# [Exercise]
In the records below, find every line that contains the word "they" and copy each of those lines. Matches must have the same capitalization.

# [Given records]
-=-=-=-=-

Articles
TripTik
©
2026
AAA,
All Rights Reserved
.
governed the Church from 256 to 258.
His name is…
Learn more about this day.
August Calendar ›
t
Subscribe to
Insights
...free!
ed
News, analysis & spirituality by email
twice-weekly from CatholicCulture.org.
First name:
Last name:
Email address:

-=-=-=-=-

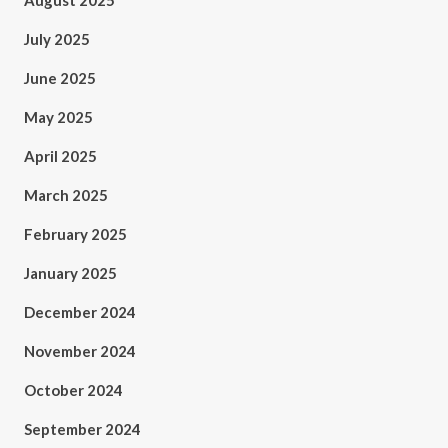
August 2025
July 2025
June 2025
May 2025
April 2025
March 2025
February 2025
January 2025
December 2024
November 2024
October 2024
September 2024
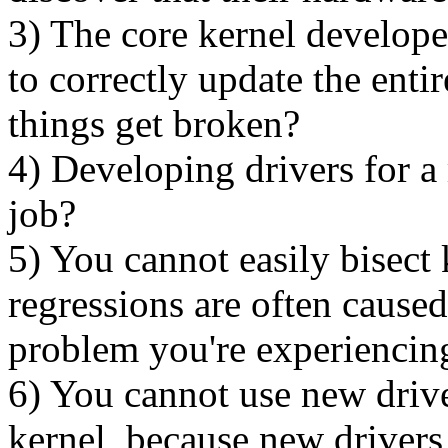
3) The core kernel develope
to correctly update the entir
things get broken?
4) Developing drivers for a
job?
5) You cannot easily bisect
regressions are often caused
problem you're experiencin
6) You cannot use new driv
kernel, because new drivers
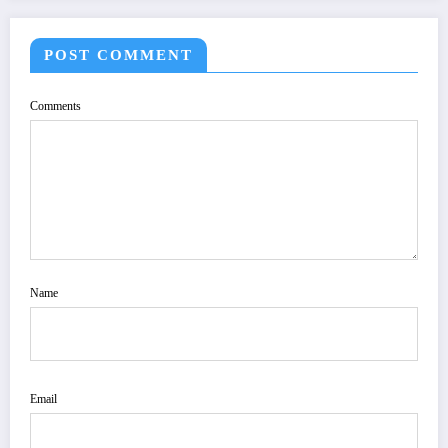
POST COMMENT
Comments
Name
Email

-=-=-=-=-

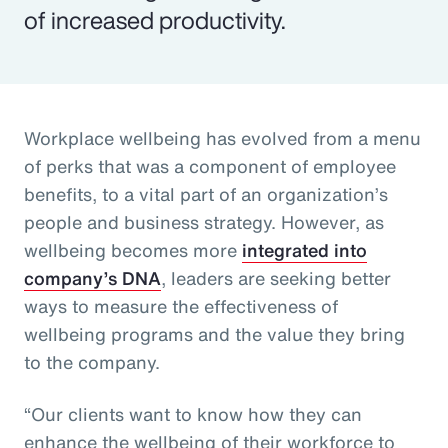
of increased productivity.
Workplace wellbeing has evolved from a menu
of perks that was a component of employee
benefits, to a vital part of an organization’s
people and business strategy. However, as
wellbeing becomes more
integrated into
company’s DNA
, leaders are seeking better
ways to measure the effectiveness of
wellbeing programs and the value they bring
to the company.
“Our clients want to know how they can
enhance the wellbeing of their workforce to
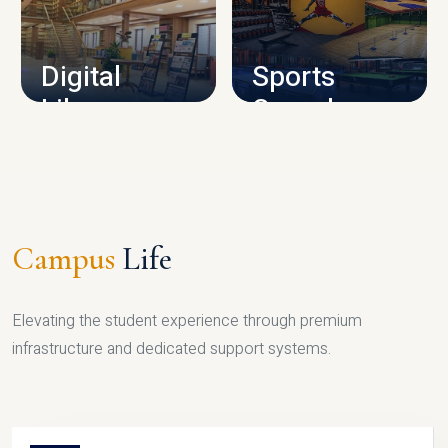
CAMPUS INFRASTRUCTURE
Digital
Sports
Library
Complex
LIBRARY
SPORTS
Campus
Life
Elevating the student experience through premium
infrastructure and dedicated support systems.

-=-=-=-=-

# [Output of the exercise]
wellbeing programs and the value they bring
“Our clients want to know how they can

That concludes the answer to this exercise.